Gelora Dukung Gibran Jadi Cawapres Prabowo, Ini 3 Alasannya
Anis Matta/kiri (ANTARA FOTO/Hafidz Mubarak A/rwa.)

Bagikan:

JAKARTA - Ketua Umum Partai Gelora Anis Matta mendukung Wali Kota Solo Gibran Rakabuming Raka menjadi bakal calon wakil presiden (bacawapres) pendamping Prabowo Subianto dalam kontestasi Pemilu Presiden (Pilpres) 2024.

"Partai Gelora mendukung Mas Gibran sebagai calon wakil presiden (pendamping) Pak Prabowo. Cawapres Gelora adalah Gibran," kata Anis Matta dilansir ANTARA, Jumat, 20 Oktober.

Dia mengatakan ada tiga alasan kenapa Partai Gelora mendukung Gibran menjadi cawapres pendamping Prabowo.

Pertama, adalah Gibran sosok yang bisa melanjutkan rekonsiliasi antara Prabowo dengan Presiden Joko Widodo (Jokowi).

Alasan kedua, Gibran akan menambah kekuatan elektoral Prabowo di wilayah Jawa Tengah dan Jawa Timur.
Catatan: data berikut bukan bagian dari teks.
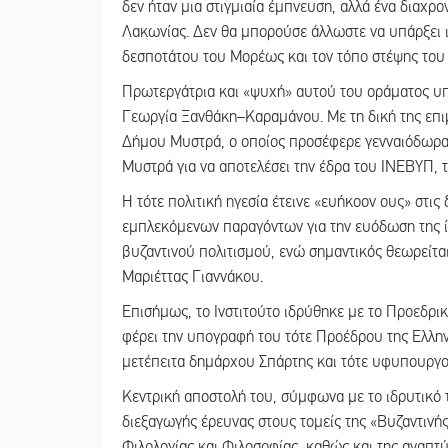
δεν ήταν μια στιγμιαία έμπνευση, αλλά ένα διαχρο
Λακωνίας. Δεν θα μπορούσε άλλωστε να υπάρξει ι
δεσποτάτου του Μορέως και τον τόπο στέψης του
Πρωτεργάτρια και «ψυχή» αυτού του οράματος υ
Γεωργία Ξανθάκη–Καραμάνου. Με τη δική της επιμ
Δήμου Μυστρά, ο οποίος προσέφερε γενναιόδωρα 
Μυστρά για να αποτελέσει την έδρα του ΙΝΕΒΥΠ, τ
Η τότε πολιτική ηγεσία έτεινε «ευήκοον ους» στι
εμπλεκόμενων παραγόντων για την ευόδωση της ίδ
βυζαντινού πολιτισμού, ενώ σημαντικός θεωρείται
Μαριέττας Γιαννάκου.
Επισήμως, το Ινστιτούτο ιδρύθηκε με το Προεδρι
φέρει την υπογραφή του τότε Προέδρου της Ελλην
μετέπειτα δημάρχου Σπάρτης και τότε υφυπουργο
Κεντρική αποστολή του, σύμφωνα με το ιδρυτικό τ
διεξαγωγής έρευνας στους τομείς της «Βυζαντινής
Φιλολογίας και Φιλοσοφίας, καθώς και της αναπτύ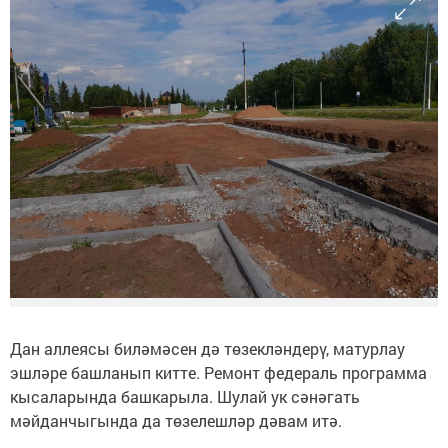
Дан аллеясы биләмәсен дә төзекләндерү, матурлау
эшләре башланып китте. Ремонт федераль программа
кысаларында башкарыла. Шулай ук сәнәгать
мәйданчыгында да төзелешләр дәвам итә.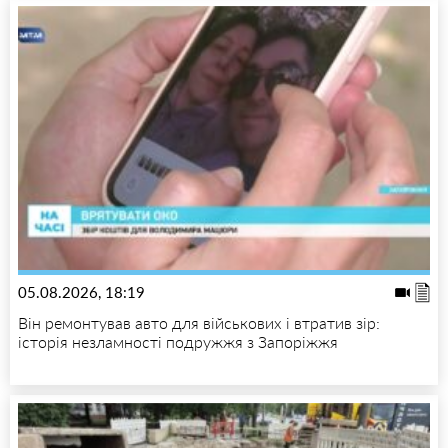
05.08.2026, 18:19
Він ремонтував авто для військових і втратив зір:
історія незламності подружжя з Запоріжжя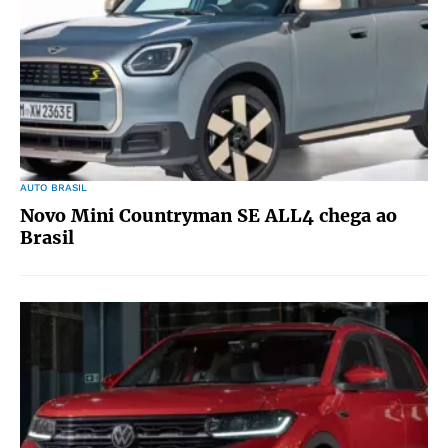
AUTO BRASIL
Novo Mini Countryman SE ALL4 chega ao
Brasil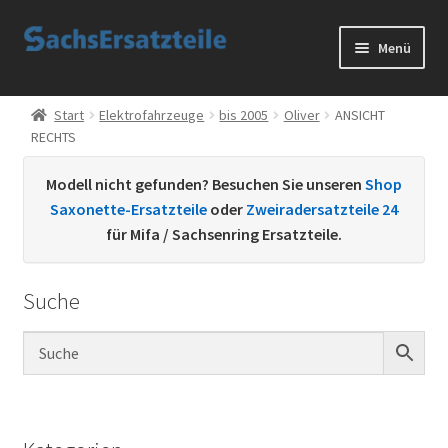
Zur
Zum
Menü
Navigation
Inhalt
springen
springen
Start
Start
Elektrofahrzeuge
bis 2005
Oliver
ANSICHT
RECHTS
AGB
Modell nicht gefunden? Besuchen Sie unseren
Shop
Datenschutzerklärung
Saxonette-Ersatzteile
oder
Zweiradersatzteile 24
für Mifa / Sachsenring Ersatzteile.
Impressum
Suche
Kontakt
Sachs Ersatzteile
Sachsteile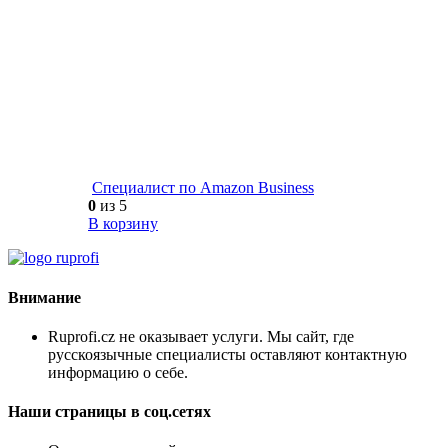
Cпециалист по Amazon Business
0
из 5
В корзину
Внимание
Ruprofi.cz не оказывает услуги. Мы сайт, где
русскоязычные специалисты оставляют контактную
информацию о себе.
Наши страницы в соц.сетях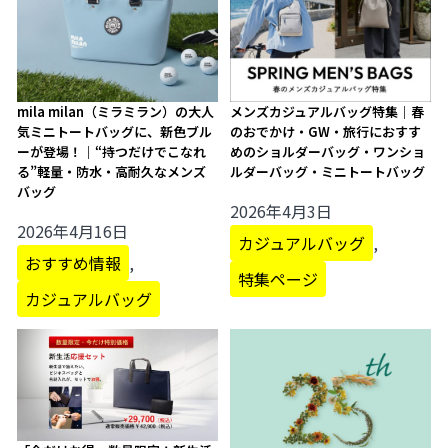
mila milan（ミラミラン）の大人
メンズカジュアルバッグ特集｜春
気ミニトートバッグに、新色ブル
のおでかけ・GW・旅行におすす
ーが登場！｜“持つだけでこなれ
めのショルダーバッグ・ワンショ
る”軽量・防水・高耐久なメンズ
ルダーバッグ・ミニトートバッグ
バッグ
2026年4月3日
2026年4月16日
カジュアルバッグ
,
おすすめ情報
,
特集ページ
カジュアルバッグ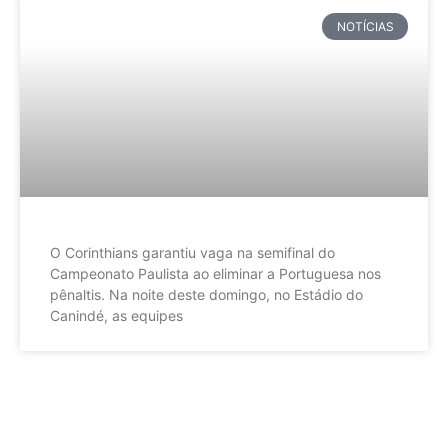
NOTÍCIAS
O Corinthians garantiu vaga na semifinal do
Campeonato Paulista ao eliminar a Portuguesa nos
pênaltis. Na noite deste domingo, no Estádio do
Canindé, as equipes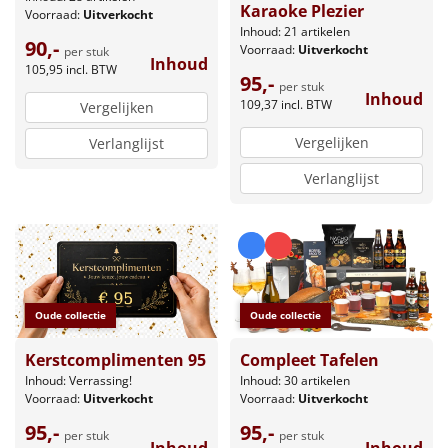
Karaoke Plezier
Voorraad:
Uitverkocht
Inhoud: 21 artikelen
90,-
Voorraad:
Uitverkocht
per stuk
Inhoud
105,95
incl. BTW
95,-
per stuk
Inhoud
109,37
incl. BTW
Vergelijken
Vergelijken
Verlanglijst
Verlanglijst
Oude collectie
Oude collectie
Kerstcomplimenten 95
Compleet Tafelen
Inhoud: Verrassing!
Inhoud: 30 artikelen
Voorraad:
Uitverkocht
Voorraad:
Uitverkocht
95,-
95,-
per stuk
per stuk
Inhoud
Inhoud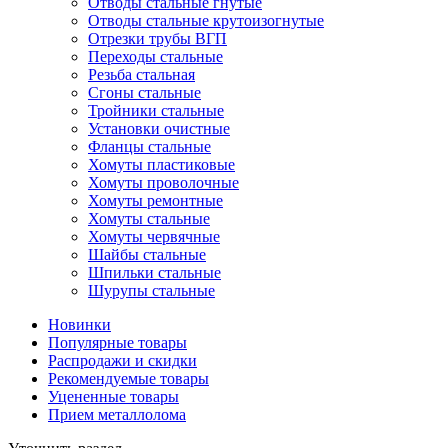
Отводы стальные гнутые
Отводы стальные крутоизогнутые
Отрезки трубы ВГП
Переходы стальные
Резьба стальная
Сгоны стальные
Тройники стальные
Установки очистные
Фланцы стальные
Хомуты пластиковые
Хомуты проволочные
Хомуты ремонтные
Хомуты стальные
Хомуты червячные
Шайбы стальные
Шпильки стальные
Шурупы стальные
Новинки
Популярные товары
Распродажи и скидки
Рекомендуемые товары
Уцененные товары
Прием металлолома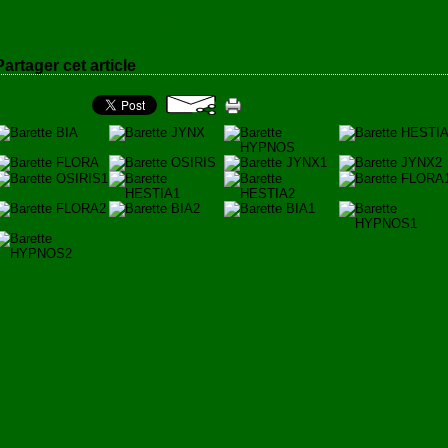
BARRETTES
Partager cet article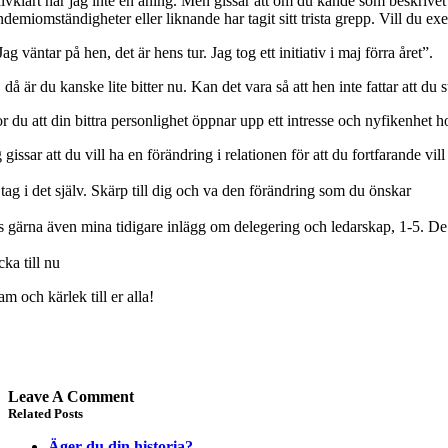
älvklart har jag inte en aning. Men gissar att om du kände som beskrivet
demiomständigheter eller liknande har tagit sitt trista grepp. Vill du exem
Jag väntar på hen, det är hens tur. Jag tog ett initiativ i maj förra året”.
 då är du kanske lite bitter nu. Kan det vara så att hen inte fattar att du 
r du att din bittra personlighet öppnar upp ett intresse och nyfikenhet h
 gissar att du vill ha en förändring i relationen för att du fortfarande vi
 tag i det själv. Skärp till dig och va den förändring som du önskar
s gärna även mina tidigare inlägg om delegering och ledarskap, 1-5. De
cka till nu
m och kärlek till er alla!
Leave A Comment
Related Posts
Äger du din historia?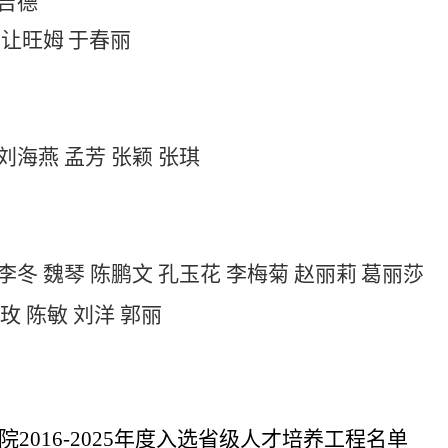
吉德
才让旺姆
于春丽
刘海燕
孟芳
张颖
张琪
李冬
魏琴
陈鹏文
孔玉花
李梅菊
赵丽莉
葛丽莎
玫
陈敏
刘洋
郭丽
院
2016-2025年度入选省级人才培养工程名单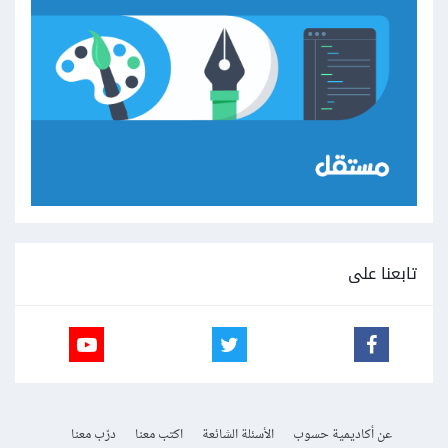
تابعنا على
عن أكاديمية حسوب
الأسئلة الشائعة
اكتب معنا
درّب معنا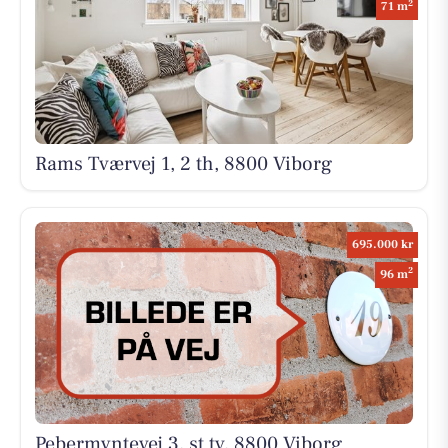
2
71 m
Rams Tværvej 1, 2 th, 8800 Viborg
695.000 kr
2
96 m
Pebermyntevej 3, st tv, 8800 Viborg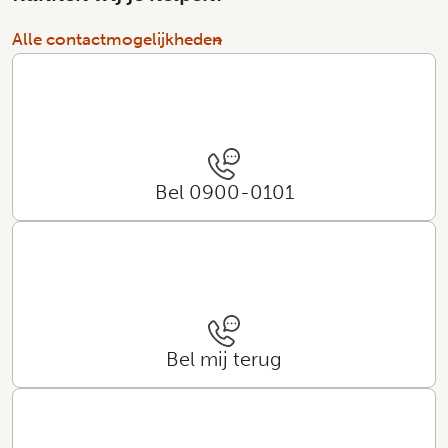
Alle contactmogelijkheden
Bel 0900-0101
Bel mij terug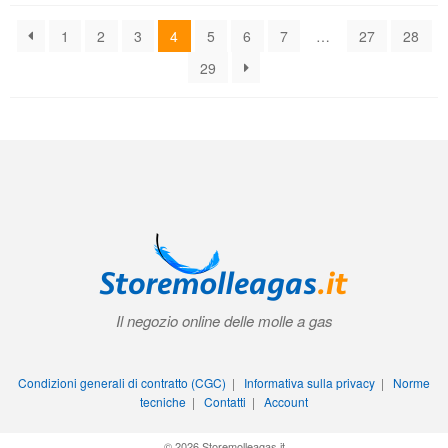
Il negozio online delle molle a gas
Condizioni generali di contratto (CGC)
|
Informativa sulla privacy
|
Norme
tecniche
|
Contatti
|
Account
© 2026 Storemolleagas.it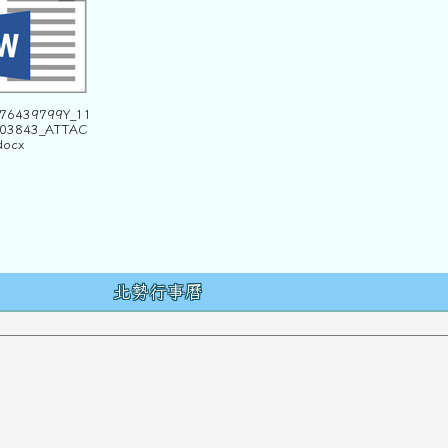
376439799Y_11
03843_ATTAC
docx
容
北勢行事曆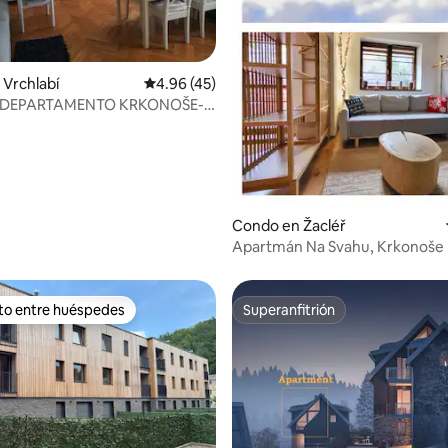
4.92 de 5, 185 reseñas
Vrchlabí
Calificación promedio: 4.96 de 5, 45 reseñas
4.96 (45)
 DEPARTAMENTO KRKONOŠE-
Í
Condo en Žacléř
Apartmán Na Svahu, Krkonoše
ito entre huéspedes
Superanfitrión
 entre huéspedes preferido
Superanfitrión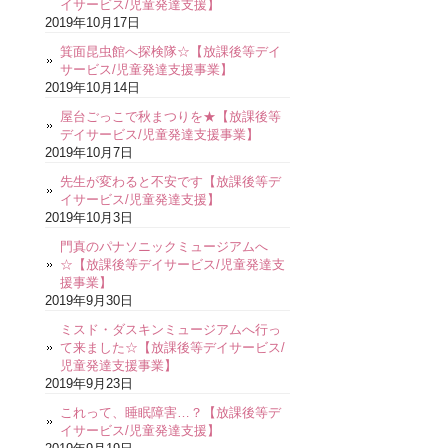
イサービス/児童発達支援】
2019年10月17日
箕面昆虫館へ探検隊☆【放課後等デイ
サービス/児童発達支援事業】
2019年10月14日
屋台ごっこで秋まつりを★【放課後等
デイサービス/児童発達支援事業】
2019年10月7日
先生が変わると不安です【放課後等デ
イサービス/児童発達支援】
2019年10月3日
門真のパナソニックミュージアムへ
☆【放課後等デイサービス/児童発達支
援事業】
2019年9月30日
ミスド・ダスキンミュージアムへ行っ
て来ました☆【放課後等デイサービス/
児童発達支援事業】
2019年9月23日
これって、睡眠障害…？【放課後等デ
イサービス/児童発達支援】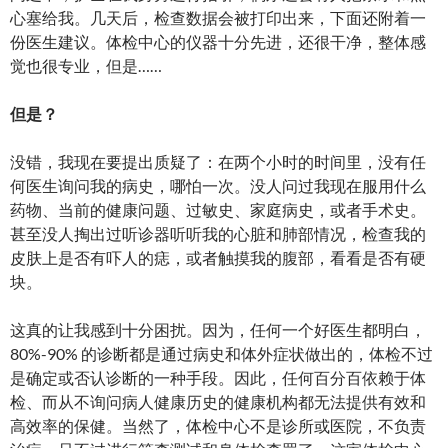
心塞给我。几天后，检查数据会被打印出来，下面还附着一
份医生建议。体检中心的仪器十分先进，还很干净，整体感
觉也很专业，但是……
但是？
没错，我现在要提出质疑了：在两个小时的时间里，没有任
何医生询问我的病史，哪怕一次。没人问过我现在服用什么
药物、当前的健康问题、过敏史、家庭病史，或者手术史。
甚至没人掏出过听诊器听听我的心脏和肺部情况，检查我的
皮肤上是否有吓人的痣，或者触摸我的腹部，看看是否有硬
块。
这真的让我感到十分困扰。因为，任何一个好医生都明白，
80%-90% 的诊断都是通过病史和体外症状做出的，体检不过
是确定或否认诊断的一种手段。因此，任何百分百依赖于体
检、而从不询问病人健康历史的健康机构都无法提供有效和
高效率的保健。当然了，体检中心不是诊所或医院，不负责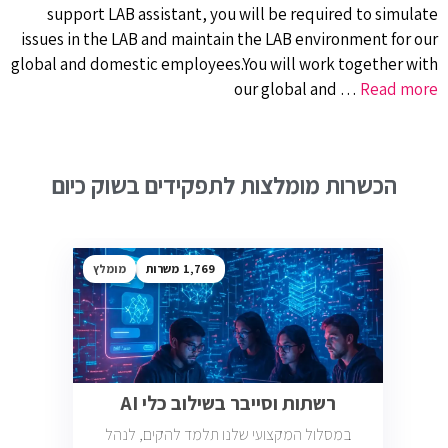
support LAB assistant, you will be required to simulate
issues in the LAB and maintain the LAB environment for our
global and domestic employees.You will work together with
our global and …
Read more
הכשרות מומלצות לתפקידים בשוק כיום
1,769
מומלץ
רשתות וסייבר בשילוב כלי AI
במסלול המקצועי שלנו תלמד להקים, לנהל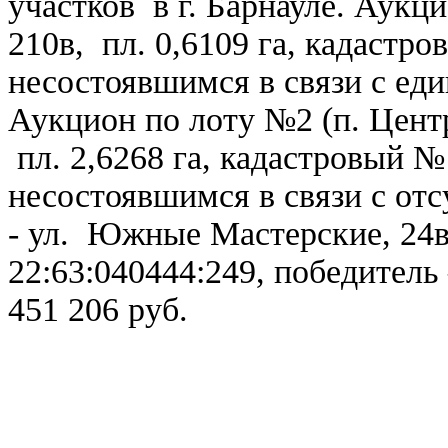
участков
в г. Барнауле. Аукц
210в,
пл. 0
,6109
га, кадастр
несостоявшимся в связи с еди
Аукцион по лоту №2 (п. Цент
пл. 2
,6268
га, кадастровый 
несостоявшимся в связи с отс
-
ул.
Южные Мастерские, 24в,
22:63:040444:249, победитель
451 206 руб.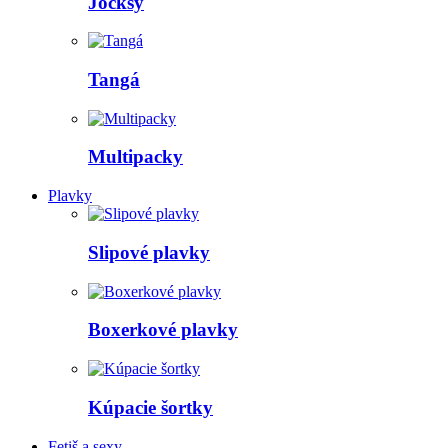
Jocksy
Tangá
Multipacky
Plavky
Slipové plavky
Boxerkové plavky
Kúpacie šortky
Fetiš a sexy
Alasan ketiga adalah perpaduan generasi, yaitu Prabowo adalah calon presiden (capres) tertua, sementara Gibran adalah cawapres termuda.

"Saya kira tiga alasan ini menemukan relevansinya, apalagi kalau bicara rekonsiliasi dan pembelahan yang tajam, yang potensinya juga akan terjadi di Pilpres 2024," ujarnya.

Menurut dia, mendorong Gibran sebagai bacawapres pendamping Prabowo bukan berarti melanggengkan politik dinasti. Dia menilai dalam demokrasi, tidak dikenal politik dinasti, karena semua dikembalikan kepada rakyat.

Dia mencontohkan sepak terjang Agus Harimurti Yudhoyono (AHY) dan Puan Maharani dalam politik, yang dianggap sebagai kelanjutan dinasti politik Presiden RI ke-6 Susilo Bambang Yudhoyono (SBY) dan Presiden RI-5 Megawati Soekarnoputri.

"AHY maju Pilkada DKI (Pilgub DKI Jakarta 2017) hasilnya kalah dan Puan juga tidak dicalonkan sebagai capres, karena memang ini urusannya dengan rakyat. Semua ada kalkulasinya, mau anak siapapun, apakah itu anak presiden atau anak orang biasa sama saja," ujarnya.

Karena itu menurut dia, di dalam sistem demokrasi pemilu, tidak ada politik dinasti karena semuanya setara dan bergantung kepada rakyat, apakah figur yang bersangkutan diterima atau tidak.

Anis Matta juga menilai tidak boleh ada diskriminasi usia untuk menjadi pemimpin dengan menghilangkan hak anak muda. Padahal menurut dia, suara anak muda diperebutkan dalam setiap pemilihan.

"Jadi ketika orang sudah menjadi pemilih di usia muda, maka pada saat yang sama tidak boleh dihilangkan haknya untuk menjadi pemimpin," katanya.

Menurut dia, kiprah para pemimpin muda, banyak dikenal dalam sejarah Islam dan berhasil seperti Umar bin Abdul Azis, Khalifah Dinasti Umayyah dan Muhammad al-Fatih (Mehmed II), Sultan Ustmaniyah, Turki.

Dia menilai keputusan Mahkamah Konstitusi (MK) terkait batas usia capres-cawapres 40 tahun atau yang menduduki jabatan yang dipilih dari pemilu/pilkada pada Senin (16/10), bisa saja dikaitkan dengan isu keluarga Presiden Jokowi agar putra sulungnya bisa maju sebagai bacawapres.

"Keputusan MK ini memang gampang dihubungkan dengan isu keluarga, tapi kita mesti melihat hal ini, bukan hanya berlaku di 2024, tetapi juga di 2029 dan seterusnya. Kita harus memandang ini dari sisi keadilan," katanya.